🤖 AI Summary
This study addresses the limitations of conventional robotic teleoperation—namely, its reliance on physical controllers, unintuitive human–robot interaction, and constrained safety guarantees. We propose a novel controller-free, voice-driven teleoperation paradigm that integrates augmented reality (AR) with large language models (LLMs).

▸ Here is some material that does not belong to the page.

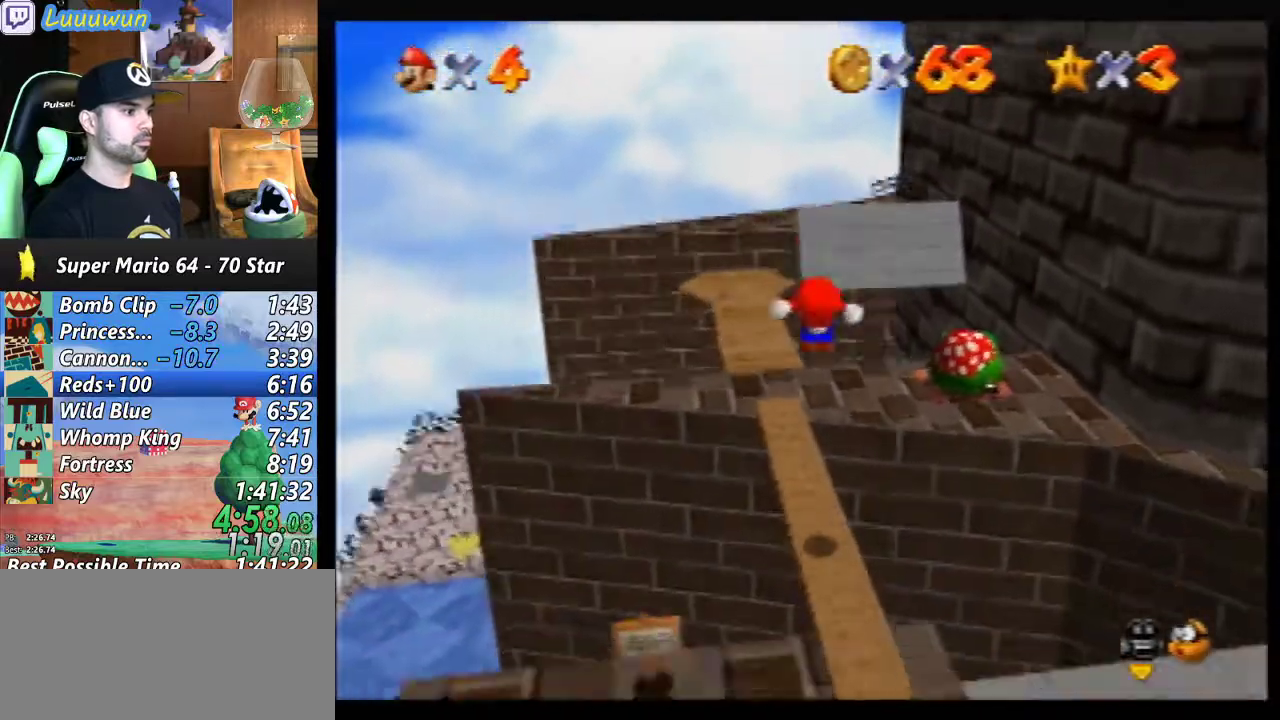
{"buttons": [], "left_stick": "center", "events": [[33, "A", "up"], [300, "left_stick", "center"]]}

Users issue natural-language voice commands within an AR environment rendered on the Meta Quest 3 headset to manipulate a virtual robot avatar; the LLM interprets semantic intent in real time, generates structured action commands, and—via a safety-constrained mapping module—translates them into executable control signals for a physical robot. To our knowledge, this is the first work to realize an end-to-end, LLM-driven closed-loop control pipeline spanning speech input, AR-based virtual embodiment, and physical robot execution, while ensuring operational safety. A functional prototype has been implemented and validated through user studies, confirming the feasibility and usability of the proposed framework.
📝 Abstract
The integration of robotics and augmented reality (AR) presents transformative opportunities for advancing human-robot interaction (HRI) by improving usability, intuitiveness, and accessibility. This work introduces a controller-free, LLM-driven voice-commanded AR puppeteering system, enabling users to teleoperate a robot by manipulating its virtual counterpart in real time. By leveraging natural language processing (NLP) and AR technologies, our system -- prototyped using Meta Quest 3 -- eliminates the need for physical controllers, enhancing ease of use while minimizing potential safety risks associated with direct robot operation. A preliminary user demonstration successfully validated the system's functionality, demonstrating its potential for safer, more intuitive, and immersive robotic control.